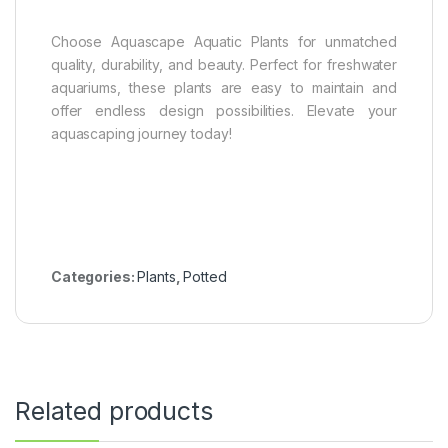
Choose Aquascape Aquatic Plants for unmatched
quality, durability, and beauty. Perfect for freshwater
aquariums, these plants are easy to maintain and
offer endless design possibilities. Elevate your
aquascaping journey today!
Categories:
Plants
,
Potted
Related products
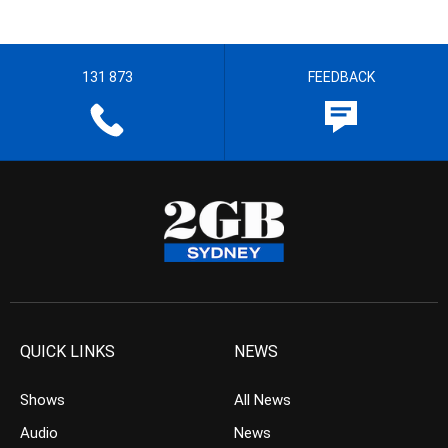
131 873
FEEDBACK
QUICK LINKS
NEWS
Shows
All News
Audio
News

Directive — The required output is each record above, reproduced exactly, without its pictures.

Exercise result —
Choose Aquascape Aquatic Plants for unmatched
quality, durability, and beauty. Perfect for freshwater
aquariums, these plants are easy to maintain and
offer endless design possibilities. Elevate your
aquascaping journey today!
Categories:
Plants
,
Potted
Related products
131 873
FEEDBACK
QUICK LINKS
NEWS
Shows
All News
Audio
News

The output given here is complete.